Immediately after the announcement was made, a number of prominent players expressed their disappointment and have candidly voiced their displeasure with the NHL’s position. Most notably, Alex Ovechkin has already thrown down the gauntlet, indicating that he will still go to Pyeongchang, come hell or high water. More interesting than what this means on an individual level for players, however, is what this could mean leading up to the expiration of the collective bargaining agreement in a few years. NHLPA executive director Donald Fehr has already intimated that the association may look to exact some revenge during the next round of negotiations. It remains to be seen whether this episode poisons the well, but for now, it’s clear that there are storm clouds on the horizon.
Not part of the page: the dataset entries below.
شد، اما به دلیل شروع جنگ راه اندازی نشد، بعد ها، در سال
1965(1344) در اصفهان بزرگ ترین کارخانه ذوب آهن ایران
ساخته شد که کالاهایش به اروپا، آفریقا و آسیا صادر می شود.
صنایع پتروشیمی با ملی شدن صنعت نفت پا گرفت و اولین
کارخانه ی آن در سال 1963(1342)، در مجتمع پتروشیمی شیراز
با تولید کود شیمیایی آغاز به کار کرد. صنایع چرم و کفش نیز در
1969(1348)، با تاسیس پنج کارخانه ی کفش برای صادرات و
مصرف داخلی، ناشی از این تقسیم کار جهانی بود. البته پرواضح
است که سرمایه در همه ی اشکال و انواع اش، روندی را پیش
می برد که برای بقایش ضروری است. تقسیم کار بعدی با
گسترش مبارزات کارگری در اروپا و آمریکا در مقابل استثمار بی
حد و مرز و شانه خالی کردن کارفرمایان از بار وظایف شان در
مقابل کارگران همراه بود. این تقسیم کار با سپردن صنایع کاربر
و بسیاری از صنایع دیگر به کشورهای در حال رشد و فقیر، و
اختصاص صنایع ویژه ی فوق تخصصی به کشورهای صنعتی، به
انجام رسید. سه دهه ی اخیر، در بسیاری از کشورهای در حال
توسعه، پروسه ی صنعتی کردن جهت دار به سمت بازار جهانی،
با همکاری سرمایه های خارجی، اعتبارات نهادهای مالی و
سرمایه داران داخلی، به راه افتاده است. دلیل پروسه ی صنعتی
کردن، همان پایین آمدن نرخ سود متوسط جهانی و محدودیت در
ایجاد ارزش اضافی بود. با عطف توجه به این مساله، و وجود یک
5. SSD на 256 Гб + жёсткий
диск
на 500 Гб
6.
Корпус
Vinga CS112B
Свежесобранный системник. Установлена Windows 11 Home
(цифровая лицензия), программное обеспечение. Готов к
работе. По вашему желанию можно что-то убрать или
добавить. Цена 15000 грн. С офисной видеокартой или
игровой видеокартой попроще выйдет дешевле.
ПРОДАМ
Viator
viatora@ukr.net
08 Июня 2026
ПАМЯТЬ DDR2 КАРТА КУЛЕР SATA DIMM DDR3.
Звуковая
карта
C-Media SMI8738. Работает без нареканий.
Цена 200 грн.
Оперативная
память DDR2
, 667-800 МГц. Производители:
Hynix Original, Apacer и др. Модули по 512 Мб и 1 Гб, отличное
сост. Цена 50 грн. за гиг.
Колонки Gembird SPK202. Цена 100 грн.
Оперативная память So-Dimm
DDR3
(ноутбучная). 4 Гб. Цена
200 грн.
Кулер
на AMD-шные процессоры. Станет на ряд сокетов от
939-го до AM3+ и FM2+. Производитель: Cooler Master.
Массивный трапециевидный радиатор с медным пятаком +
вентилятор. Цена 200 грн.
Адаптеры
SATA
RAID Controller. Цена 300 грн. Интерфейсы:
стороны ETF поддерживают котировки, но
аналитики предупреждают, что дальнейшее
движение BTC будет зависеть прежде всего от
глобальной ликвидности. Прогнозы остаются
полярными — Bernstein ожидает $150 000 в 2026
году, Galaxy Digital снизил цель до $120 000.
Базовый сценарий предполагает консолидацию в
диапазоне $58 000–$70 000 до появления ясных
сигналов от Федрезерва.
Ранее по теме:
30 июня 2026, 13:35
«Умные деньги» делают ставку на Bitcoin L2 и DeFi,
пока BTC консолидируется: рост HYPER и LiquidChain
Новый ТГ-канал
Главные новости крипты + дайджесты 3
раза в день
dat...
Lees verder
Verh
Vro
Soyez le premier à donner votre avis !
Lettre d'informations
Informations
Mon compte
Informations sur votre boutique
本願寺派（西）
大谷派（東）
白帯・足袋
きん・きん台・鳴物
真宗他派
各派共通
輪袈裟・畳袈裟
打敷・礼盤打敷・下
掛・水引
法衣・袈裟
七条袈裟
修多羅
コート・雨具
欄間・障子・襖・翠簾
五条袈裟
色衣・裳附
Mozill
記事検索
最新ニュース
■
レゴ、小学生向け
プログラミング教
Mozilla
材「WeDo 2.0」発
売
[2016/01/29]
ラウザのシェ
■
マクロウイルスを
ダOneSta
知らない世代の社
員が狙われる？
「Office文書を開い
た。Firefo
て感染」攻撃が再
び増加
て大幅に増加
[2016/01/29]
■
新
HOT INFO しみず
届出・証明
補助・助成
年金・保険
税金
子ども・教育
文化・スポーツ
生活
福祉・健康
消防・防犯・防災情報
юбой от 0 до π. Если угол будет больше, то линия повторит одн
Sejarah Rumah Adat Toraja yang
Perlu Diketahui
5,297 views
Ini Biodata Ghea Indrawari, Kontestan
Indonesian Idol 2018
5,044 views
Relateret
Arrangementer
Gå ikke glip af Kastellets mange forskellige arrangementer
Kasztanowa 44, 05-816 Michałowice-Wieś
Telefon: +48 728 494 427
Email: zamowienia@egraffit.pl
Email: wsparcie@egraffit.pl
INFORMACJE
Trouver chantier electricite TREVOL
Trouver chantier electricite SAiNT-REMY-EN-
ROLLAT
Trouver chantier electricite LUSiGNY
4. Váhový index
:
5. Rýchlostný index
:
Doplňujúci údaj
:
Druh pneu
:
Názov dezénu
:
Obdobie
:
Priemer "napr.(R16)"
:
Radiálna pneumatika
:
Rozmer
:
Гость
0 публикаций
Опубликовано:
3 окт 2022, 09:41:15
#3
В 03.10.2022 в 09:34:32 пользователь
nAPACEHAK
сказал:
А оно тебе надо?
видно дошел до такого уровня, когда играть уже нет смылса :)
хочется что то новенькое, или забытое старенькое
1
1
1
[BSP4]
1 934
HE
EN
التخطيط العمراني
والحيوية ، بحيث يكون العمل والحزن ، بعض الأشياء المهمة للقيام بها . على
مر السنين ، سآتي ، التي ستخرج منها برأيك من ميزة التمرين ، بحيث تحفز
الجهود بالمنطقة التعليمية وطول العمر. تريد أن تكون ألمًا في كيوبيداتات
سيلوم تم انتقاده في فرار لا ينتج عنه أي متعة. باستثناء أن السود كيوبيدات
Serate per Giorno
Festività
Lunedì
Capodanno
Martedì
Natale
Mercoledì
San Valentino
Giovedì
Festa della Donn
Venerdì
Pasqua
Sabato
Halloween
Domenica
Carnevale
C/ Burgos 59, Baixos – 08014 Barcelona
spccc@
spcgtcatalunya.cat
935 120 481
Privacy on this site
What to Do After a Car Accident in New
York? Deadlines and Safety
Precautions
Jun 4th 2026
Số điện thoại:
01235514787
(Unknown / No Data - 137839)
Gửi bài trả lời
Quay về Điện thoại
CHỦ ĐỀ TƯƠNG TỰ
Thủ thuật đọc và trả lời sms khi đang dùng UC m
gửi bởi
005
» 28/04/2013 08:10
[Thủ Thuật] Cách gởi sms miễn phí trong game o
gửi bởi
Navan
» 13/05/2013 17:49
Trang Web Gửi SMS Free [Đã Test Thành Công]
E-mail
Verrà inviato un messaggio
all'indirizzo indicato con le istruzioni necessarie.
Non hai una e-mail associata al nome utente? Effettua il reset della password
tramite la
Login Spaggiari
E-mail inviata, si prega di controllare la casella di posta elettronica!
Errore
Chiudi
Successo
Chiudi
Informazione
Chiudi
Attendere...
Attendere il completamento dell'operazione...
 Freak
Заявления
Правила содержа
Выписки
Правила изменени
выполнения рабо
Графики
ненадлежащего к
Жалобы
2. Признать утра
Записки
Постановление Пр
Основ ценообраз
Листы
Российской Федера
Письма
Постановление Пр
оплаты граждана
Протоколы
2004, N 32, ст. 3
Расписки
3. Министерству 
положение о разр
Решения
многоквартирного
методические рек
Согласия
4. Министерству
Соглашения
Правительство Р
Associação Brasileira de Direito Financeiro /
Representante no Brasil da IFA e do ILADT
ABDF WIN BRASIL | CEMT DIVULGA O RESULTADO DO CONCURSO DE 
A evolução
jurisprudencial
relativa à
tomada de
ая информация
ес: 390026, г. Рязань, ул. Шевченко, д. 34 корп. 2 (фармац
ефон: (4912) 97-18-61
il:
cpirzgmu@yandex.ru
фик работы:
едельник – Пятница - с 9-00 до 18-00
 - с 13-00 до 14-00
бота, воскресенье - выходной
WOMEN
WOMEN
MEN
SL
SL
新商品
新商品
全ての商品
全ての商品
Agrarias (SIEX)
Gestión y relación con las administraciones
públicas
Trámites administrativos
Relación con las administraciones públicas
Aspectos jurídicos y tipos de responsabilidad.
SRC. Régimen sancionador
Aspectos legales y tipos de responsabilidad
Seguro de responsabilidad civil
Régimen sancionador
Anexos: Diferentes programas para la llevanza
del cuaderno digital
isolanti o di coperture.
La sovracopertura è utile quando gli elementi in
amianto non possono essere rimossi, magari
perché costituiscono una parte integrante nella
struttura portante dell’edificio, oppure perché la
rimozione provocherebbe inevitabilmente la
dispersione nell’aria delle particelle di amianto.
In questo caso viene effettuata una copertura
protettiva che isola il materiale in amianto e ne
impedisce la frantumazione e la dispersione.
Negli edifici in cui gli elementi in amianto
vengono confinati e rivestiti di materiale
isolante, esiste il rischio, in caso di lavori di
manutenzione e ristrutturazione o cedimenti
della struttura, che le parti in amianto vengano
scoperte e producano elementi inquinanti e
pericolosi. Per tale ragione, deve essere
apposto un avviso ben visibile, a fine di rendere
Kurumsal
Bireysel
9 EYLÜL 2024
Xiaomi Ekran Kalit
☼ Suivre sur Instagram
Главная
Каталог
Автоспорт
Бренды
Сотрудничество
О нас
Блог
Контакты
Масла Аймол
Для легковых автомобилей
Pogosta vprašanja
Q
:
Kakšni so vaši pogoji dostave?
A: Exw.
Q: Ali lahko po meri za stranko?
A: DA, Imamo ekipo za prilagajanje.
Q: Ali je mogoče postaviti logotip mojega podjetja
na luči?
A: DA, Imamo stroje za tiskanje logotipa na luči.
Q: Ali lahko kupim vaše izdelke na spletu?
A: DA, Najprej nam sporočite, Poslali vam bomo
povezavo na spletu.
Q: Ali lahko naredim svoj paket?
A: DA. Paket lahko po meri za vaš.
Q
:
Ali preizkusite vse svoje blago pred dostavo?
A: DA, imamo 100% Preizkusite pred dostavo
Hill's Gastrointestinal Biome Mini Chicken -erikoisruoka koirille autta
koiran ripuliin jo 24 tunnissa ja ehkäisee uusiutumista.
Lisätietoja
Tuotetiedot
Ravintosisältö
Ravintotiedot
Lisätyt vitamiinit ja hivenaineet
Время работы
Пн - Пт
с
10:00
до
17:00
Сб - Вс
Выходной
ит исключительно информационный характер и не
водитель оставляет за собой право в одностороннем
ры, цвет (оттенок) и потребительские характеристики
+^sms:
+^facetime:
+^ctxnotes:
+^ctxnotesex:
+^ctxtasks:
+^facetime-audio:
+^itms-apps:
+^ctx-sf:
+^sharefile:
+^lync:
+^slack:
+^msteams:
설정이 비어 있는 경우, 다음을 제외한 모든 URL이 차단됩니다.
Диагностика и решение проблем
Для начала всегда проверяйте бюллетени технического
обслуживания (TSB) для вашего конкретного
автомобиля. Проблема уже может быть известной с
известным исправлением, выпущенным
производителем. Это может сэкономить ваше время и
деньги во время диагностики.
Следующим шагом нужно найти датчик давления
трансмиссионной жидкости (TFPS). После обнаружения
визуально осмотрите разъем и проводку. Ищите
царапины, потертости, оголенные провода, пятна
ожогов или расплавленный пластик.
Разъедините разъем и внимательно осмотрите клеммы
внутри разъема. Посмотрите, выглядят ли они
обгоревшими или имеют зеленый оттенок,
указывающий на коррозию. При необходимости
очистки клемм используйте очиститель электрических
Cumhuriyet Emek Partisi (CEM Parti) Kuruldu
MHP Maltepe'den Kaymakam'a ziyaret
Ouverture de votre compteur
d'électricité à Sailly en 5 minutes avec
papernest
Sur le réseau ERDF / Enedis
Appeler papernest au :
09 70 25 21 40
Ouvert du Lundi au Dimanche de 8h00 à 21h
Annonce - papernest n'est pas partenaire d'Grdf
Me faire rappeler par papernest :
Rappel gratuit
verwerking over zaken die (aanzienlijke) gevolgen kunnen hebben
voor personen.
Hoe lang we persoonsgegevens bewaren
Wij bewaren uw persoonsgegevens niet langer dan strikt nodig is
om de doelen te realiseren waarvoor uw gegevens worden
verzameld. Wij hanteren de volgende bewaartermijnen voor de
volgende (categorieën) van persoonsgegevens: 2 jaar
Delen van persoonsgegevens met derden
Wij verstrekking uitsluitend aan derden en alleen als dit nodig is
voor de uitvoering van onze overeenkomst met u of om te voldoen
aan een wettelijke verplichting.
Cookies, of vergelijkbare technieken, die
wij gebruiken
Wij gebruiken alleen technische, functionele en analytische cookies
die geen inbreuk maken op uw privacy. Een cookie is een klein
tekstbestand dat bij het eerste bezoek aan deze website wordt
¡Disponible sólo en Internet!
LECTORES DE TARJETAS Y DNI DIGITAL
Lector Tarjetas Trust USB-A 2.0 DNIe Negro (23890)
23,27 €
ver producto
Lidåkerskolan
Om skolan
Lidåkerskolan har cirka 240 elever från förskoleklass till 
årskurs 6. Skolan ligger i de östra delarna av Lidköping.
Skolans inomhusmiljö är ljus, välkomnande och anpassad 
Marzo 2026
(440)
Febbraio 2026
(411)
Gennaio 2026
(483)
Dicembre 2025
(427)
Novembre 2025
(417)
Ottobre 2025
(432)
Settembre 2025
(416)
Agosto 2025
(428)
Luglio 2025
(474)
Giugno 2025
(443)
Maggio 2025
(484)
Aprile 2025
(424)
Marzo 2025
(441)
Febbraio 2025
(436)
Meanwhile, the IOC has also lamented the NHL’s decision, but it’s unclear what it means for the league’s participation in the 2022 Beijing Games. It’s probable that the National Hockey League would be welcomed back into the Olympic family with open arms, and it’s unlikely that Gary Bettman would turn the opportunity to grow the game in China. However, the Commissioner also recently said that, “if the IOC would move the Olympic hockey tournament to the summer, that would be great.” Ice hockey actually debuted at the Summer Games in Antwerp in 1920, but it’s worth noting that this was before there a Winter equivalent. But besides this novel historical linkage, is this a viable option? The owners, always keen to avoid a costly midseason disruption, might welcome that type of shift. Nevertheless, if the NHL is truly adamant about participating in Beijing, it’s unlikely that we will see hockey in the Summer Games anytime soon. If a change were to occur, odds are it wouldn’t happen until after 2022.